Ma, fino a quando potranno reggere con uno stato sociale sempre più precario ed, in particolare, non in grado di rispondere ai bisogni, sempre crescenti, dei nostri concittadini?
Peraltro, per effetto degli indirizzi degli ultimi decenni, le risorse trasferite alle politiche sociali e di inclusione sono sempre minori, per cui è ineluttabile che, a fronte di disponibilità diminuite e di un fabbisogno crescente, emerga un disagio che potrebbe, finanche, esprimersi in modo caotico e, soprattutto, molto pericoloso per il consesso civile.

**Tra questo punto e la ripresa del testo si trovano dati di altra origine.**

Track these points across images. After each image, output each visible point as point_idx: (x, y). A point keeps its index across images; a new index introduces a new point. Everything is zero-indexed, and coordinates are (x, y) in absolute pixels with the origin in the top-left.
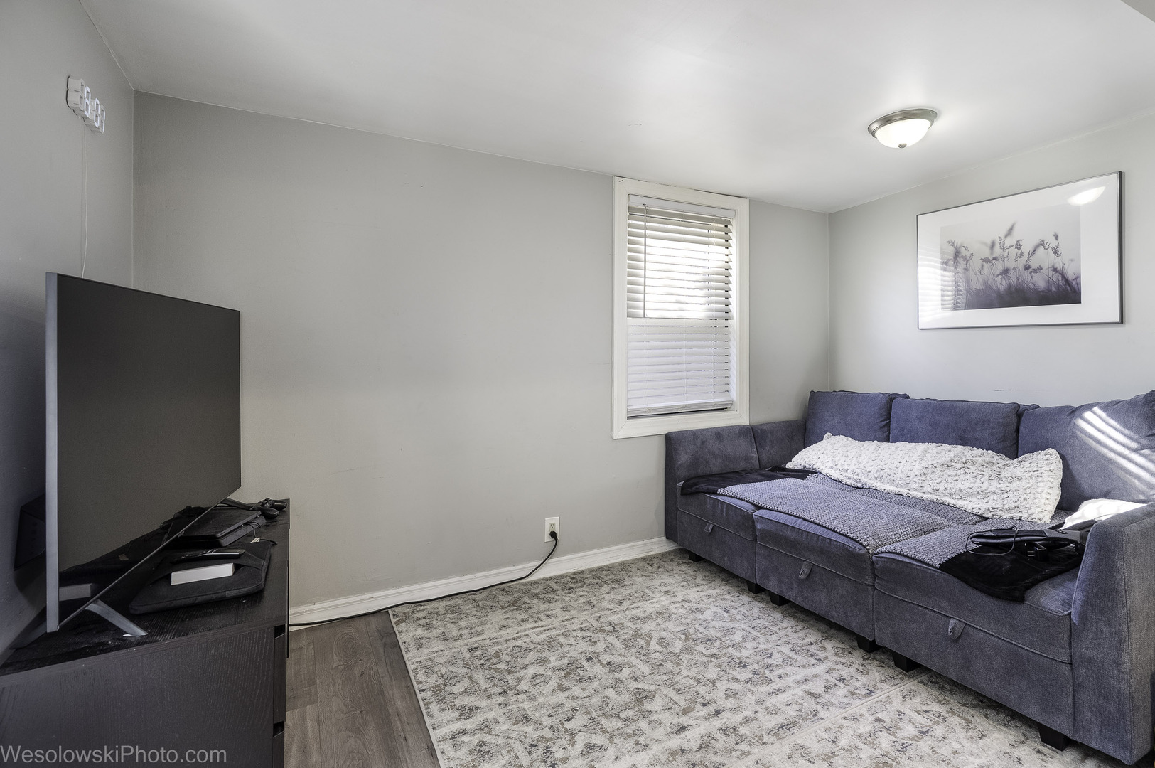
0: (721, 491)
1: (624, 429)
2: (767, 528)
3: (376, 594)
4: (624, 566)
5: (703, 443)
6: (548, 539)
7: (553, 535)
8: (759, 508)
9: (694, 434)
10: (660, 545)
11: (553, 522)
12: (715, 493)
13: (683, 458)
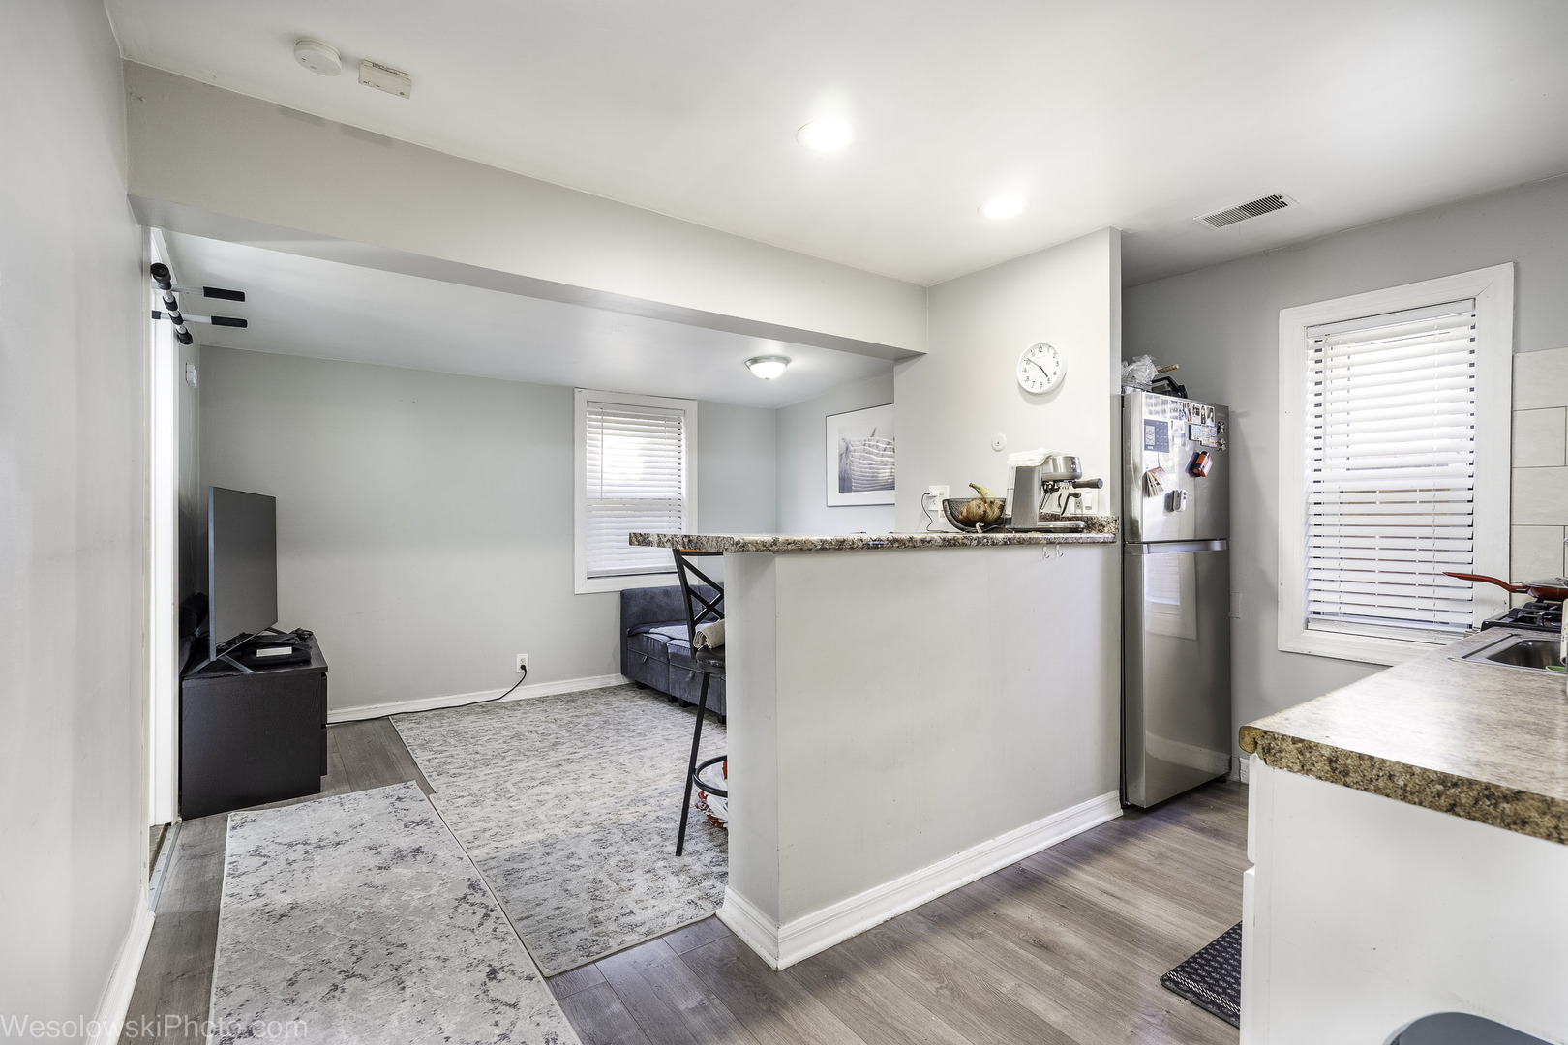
0: (652, 630)
1: (583, 586)
2: (675, 651)
3: (379, 706)
4: (583, 694)
5: (652, 598)
6: (519, 670)
7: (523, 667)
8: (672, 639)
9: (645, 592)
10: (617, 679)
11: (523, 657)
12: (649, 633)
13: (634, 609)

Inoltre, un problema ulteriore si è aggiunto nel corso degli ultimi mesi: la volatilità della consistenza finanziaria delle banche, per cui, nelle prossime settimane, sarà necessario un intervento corposo da parte dello Stato, per mettere in sicurezza i risparmi di moltissimi Italiani, che altrimenti rischiano di saltare, se non interviene - appunto - il Governo a risarcire quanti, a causa dei fallimenti preannunciati, possono perdere le somme di danaro messe insieme grazie ad una vita di lavoro e di sforzi, a volte, assai rilevanti.
In tale contesto, ovviamente il dato preoccupante è segnato dalla disoccupazione giovanile, per cui coloro che hanno un’età fra i venti ed i trent’anni non vedono, molto spesso, una prospettiva di vita dignitosa dinnanzi a loro.
Questi sono, non a caso, i giovani che hanno votato, in stragrande maggioranza, per il NO al referendum voluto da Renzi, a dimostrazione del fatto che il responso di quella competizione è stato molto condizionato da una situazione generale di difficoltà, che il ceto politico vicino al Premier non ha saputo cogliere in tutta la sua gravità.
In tale contingenza, il Governo dovrà assumere decisioni molto forti, per cui è auspicabile che esso sia autorevole ed abbia una base di consenso parlamentare molto ampia, che gli possa consentire di poter guardare con relativo ottimismo alla scadenza prossima della legislatura.
Vorranno i partiti, pertanto, facilitare il lavoro del Presidente della Repubblica, dando un’indicazione su una personalità e su una formula politica, che siano in grado di dare risposte convincenti alle problematiche odierne?
Non si può, invero, scherzare con la solidità dello Stato, perché da questa deriva il futuro dei nostri giovanissimi concittadini.
Quindi, dopo gli errori rilevantissimi degli ultimi anni, è giusto che chi guiderà il Paese lo faccia in una condizione di consenso, perché questa sarà la migliore premessa per risalire la china.
Ma, sarà possibile ipotizzare un contesto istituzionale di tal fatta o ci si dovrà arrendere agli egoismi faziosi, che mai da nessuna parte hanno condotto le classi dirigenti italiane e, di conseguenza, le masse popolari che dalle prime - inevitabilmente - dipendono?